"""
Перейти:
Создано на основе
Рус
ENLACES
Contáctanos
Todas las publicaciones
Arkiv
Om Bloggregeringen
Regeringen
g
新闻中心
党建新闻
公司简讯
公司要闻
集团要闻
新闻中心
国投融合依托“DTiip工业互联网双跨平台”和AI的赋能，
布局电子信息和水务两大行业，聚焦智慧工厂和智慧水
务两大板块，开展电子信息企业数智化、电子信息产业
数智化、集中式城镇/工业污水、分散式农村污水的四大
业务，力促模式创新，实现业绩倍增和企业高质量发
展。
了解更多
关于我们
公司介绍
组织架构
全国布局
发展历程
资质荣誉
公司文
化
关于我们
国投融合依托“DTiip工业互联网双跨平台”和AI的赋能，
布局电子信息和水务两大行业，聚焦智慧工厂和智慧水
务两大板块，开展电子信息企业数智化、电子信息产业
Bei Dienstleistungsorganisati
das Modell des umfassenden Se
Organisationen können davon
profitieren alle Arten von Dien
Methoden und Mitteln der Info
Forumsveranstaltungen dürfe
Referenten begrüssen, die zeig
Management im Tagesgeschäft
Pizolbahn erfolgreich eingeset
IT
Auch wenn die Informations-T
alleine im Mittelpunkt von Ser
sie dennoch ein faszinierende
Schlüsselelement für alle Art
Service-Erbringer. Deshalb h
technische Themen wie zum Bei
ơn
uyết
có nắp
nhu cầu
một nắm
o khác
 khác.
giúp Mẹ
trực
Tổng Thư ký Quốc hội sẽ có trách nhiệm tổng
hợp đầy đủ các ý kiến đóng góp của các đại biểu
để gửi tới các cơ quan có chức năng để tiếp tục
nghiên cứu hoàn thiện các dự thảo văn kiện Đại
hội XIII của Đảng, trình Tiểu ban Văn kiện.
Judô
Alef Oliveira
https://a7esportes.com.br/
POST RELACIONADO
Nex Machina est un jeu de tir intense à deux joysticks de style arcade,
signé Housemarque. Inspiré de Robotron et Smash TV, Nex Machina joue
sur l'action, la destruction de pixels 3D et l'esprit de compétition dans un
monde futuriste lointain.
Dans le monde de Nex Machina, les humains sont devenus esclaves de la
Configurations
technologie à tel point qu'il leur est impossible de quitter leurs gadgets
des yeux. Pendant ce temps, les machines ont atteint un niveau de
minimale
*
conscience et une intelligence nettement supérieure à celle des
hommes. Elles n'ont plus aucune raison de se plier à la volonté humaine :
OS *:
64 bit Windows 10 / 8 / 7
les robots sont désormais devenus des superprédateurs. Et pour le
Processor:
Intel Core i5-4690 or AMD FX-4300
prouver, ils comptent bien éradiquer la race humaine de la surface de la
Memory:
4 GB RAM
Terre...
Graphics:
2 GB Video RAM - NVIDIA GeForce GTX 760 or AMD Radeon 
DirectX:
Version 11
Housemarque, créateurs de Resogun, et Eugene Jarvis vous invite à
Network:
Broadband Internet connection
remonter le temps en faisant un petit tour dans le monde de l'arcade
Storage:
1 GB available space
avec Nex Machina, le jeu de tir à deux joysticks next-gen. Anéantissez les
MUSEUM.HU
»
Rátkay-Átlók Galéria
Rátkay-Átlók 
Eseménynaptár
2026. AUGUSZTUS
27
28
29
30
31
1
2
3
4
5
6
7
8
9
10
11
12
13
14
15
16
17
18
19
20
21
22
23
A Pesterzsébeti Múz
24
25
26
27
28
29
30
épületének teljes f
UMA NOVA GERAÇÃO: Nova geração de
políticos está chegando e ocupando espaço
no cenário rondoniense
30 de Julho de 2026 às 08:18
"""
**To-do item:** Please give the entries above again in full, exactly as written.

**Expected answer:**
Перейти:
Создано на основе
Рус
ENLACES
Contáctanos
Todas las publicaciones
Arkiv
Om Bloggregeringen
Regeringen
g
新闻中心
党建新闻
公司简讯
公司要闻
集团要闻
新闻中心
国投融合依托“DTiip工业互联网双跨平台”和AI的赋能，
布局电子信息和水务两大行业，聚焦智慧工厂和智慧水
务两大板块，开展电子信息企业数智化、电子信息产业
数智化、集中式城镇/工业污水、分散式农村污水的四大
业务，力促模式创新，实现业绩倍增和企业高质量发
展。
了解更多
关于我们
公司介绍
组织架构
全国布局
发展历程
资质荣誉
公司文
化
关于我们
国投融合依托“DTiip工业互联网双跨平台”和AI的赋能，
布局电子信息和水务两大行业，聚焦智慧工厂和智慧水
务两大板块，开展电子信息企业数智化、电子信息产业
Bei Dienstleistungsorganisati
das Modell des umfassenden Se
Organisationen können davon
profitieren alle Arten von Dien
Methoden und Mitteln der Info
Forumsveranstaltungen dürfe
Referenten begrüssen, die zeig
Management im Tagesgeschäft
Pizolbahn erfolgreich eingeset
IT
Auch wenn die Informations-T
alleine im Mittelpunkt von Ser
sie dennoch ein faszinierende
Schlüsselelement für alle Art
Service-Erbringer. Deshalb h
technische Themen wie zum Bei
ơn
uyết
có nắp
nhu cầu
một nắm
o khác
 khác.
giúp Mẹ
trực
Tổng Thư ký Quốc hội sẽ có trách nhiệm tổng
hợp đầy đủ các ý kiến đóng góp của các đại biểu
để gửi tới các cơ quan có chức năng để tiếp tục
nghiên cứu hoàn thiện các dự thảo văn kiện Đại
hội XIII của Đảng, trình Tiểu ban Văn kiện.
Judô
Alef Oliveira
https://a7esportes.com.br/
POST RELACIONADO
Nex Machina est un jeu de tir intense à deux joysticks de style arcade,
signé Housemarque. Inspiré de Robotron et Smash TV, Nex Machina joue
sur l'action, la destruction de pixels 3D et l'esprit de compétition dans un
monde futuriste lointain.
Dans le monde de Nex Machina, les humains sont devenus esclaves de la
Configurations
technologie à tel point qu'il leur est impossible de quitter leurs gadgets
des yeux. Pendant ce temps, les machines ont atteint un niveau de
minimale
*
conscience et une intelligence nettement supérieure à celle des
hommes. Elles n'ont plus aucune raison de se plier à la volonté humaine :
OS *:
64 bit Windows 10 / 8 / 7
les robots sont désormais devenus des superprédateurs. Et pour le
Processor:
Intel Core i5-4690 or AMD FX-4300
prouver, ils comptent bien éradiquer la race humaine de la surface de la
Memory:
4 GB RAM
Terre...
Graphics:
2 GB Video RAM - NVIDIA GeForce GTX 760 or AMD Radeon 
DirectX:
Version 11
Housemarque, créateurs de Resogun, et Eugene Jarvis vous invite à
Network:
Broadband Internet connection
remonter le temps en faisant un petit tour dans le monde de l'arcade
Storage:
1 GB available space
avec Nex Machina, le jeu de tir à deux joysticks next-gen. Anéantissez les
MUSEUM.HU
»
Rátkay-Átlók Galéria
Rátkay-Átlók 
Eseménynaptár
2026. AUGUSZTUS
27
28
29
30
31
1
2
3
4
5
6
7
8
9
10
11
12
13
14
15
16
17
18
19
20
21
22
23
A Pesterzsébeti Múz
24
25
26
27
28
29
30
épületének teljes f
UMA NOVA GERAÇÃO: Nova geração de
políticos está chegando e ocupando espaço
no cenário rondoniense
30 de Julho de 2026 às 08:18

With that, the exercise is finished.